_WHAT THE EXERCISE ASKS_.
Which lines run from the start of the data below to the line containing "micrograph of human"? Set them down exactly, with none added.

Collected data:

● ● ● ● ● ● ●

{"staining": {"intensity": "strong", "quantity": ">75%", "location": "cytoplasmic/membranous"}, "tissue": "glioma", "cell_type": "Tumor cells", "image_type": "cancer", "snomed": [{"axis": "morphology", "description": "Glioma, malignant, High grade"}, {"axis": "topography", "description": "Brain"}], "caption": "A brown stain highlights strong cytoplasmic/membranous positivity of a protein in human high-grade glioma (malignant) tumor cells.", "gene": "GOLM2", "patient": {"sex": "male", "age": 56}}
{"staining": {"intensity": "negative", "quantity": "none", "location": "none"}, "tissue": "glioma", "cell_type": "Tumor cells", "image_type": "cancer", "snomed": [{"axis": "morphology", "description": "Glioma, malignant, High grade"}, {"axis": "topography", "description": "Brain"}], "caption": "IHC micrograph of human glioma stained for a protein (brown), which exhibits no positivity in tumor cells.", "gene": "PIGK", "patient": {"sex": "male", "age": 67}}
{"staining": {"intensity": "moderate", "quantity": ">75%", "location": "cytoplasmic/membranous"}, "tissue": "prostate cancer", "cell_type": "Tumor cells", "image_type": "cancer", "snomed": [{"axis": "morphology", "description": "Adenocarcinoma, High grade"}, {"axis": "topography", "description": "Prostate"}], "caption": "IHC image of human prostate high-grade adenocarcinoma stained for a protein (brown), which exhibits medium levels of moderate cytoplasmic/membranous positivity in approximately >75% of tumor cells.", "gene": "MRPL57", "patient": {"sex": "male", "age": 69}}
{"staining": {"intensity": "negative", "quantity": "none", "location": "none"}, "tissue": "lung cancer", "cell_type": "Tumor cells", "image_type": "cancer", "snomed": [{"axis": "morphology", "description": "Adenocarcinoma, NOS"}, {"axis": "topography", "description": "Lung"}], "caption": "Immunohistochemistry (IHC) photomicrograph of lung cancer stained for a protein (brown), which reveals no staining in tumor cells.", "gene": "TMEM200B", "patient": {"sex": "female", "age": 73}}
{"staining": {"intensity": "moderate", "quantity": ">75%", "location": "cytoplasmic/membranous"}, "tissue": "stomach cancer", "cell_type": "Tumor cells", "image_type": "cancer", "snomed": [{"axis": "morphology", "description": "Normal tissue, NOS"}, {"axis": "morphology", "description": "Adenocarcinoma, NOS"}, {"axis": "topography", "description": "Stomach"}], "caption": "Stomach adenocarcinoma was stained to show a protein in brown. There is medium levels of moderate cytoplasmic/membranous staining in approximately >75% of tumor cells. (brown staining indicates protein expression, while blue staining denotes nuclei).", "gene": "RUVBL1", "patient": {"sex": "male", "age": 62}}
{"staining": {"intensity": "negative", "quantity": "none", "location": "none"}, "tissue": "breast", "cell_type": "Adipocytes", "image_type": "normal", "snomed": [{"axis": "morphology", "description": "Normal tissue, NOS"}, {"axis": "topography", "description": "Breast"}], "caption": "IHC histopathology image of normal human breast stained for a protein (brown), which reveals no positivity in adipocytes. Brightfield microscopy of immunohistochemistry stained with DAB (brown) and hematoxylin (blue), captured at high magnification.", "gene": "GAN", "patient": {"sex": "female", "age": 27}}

● ● ● ● ● ● ●

_ANSWER AREA_.
{"staining": {"intensity": "strong", "quantity": ">75%", "location": "cytoplasmic/membranous"}, "tissue": "glioma", "cell_type": "Tumor cells", "image_type": "cancer", "snomed": [{"axis": "morphology", "description": "Glioma, malignant, High grade"}, {"axis": "topography", "description": "Brain"}], "caption": "A brown stain highlights strong cytoplasmic/membranous positivity of a protein in human high-grade glioma (malignant) tumor cells.", "gene": "GOLM2", "patient": {"sex": "male", "age": 56}}
{"staining": {"intensity": "negative", "quantity": "none", "location": "none"}, "tissue": "glioma", "cell_type": "Tumor cells", "image_type": "cancer", "snomed": [{"axis": "morphology", "description": "Glioma, malignant, High grade"}, {"axis": "topography", "description": "Brain"}], "caption": "IHC micrograph of human glioma stained for a protein (brown), which exhibits no positivity in tumor cells.", "gene": "PIGK", "patient": {"sex": "male", "age": 67}}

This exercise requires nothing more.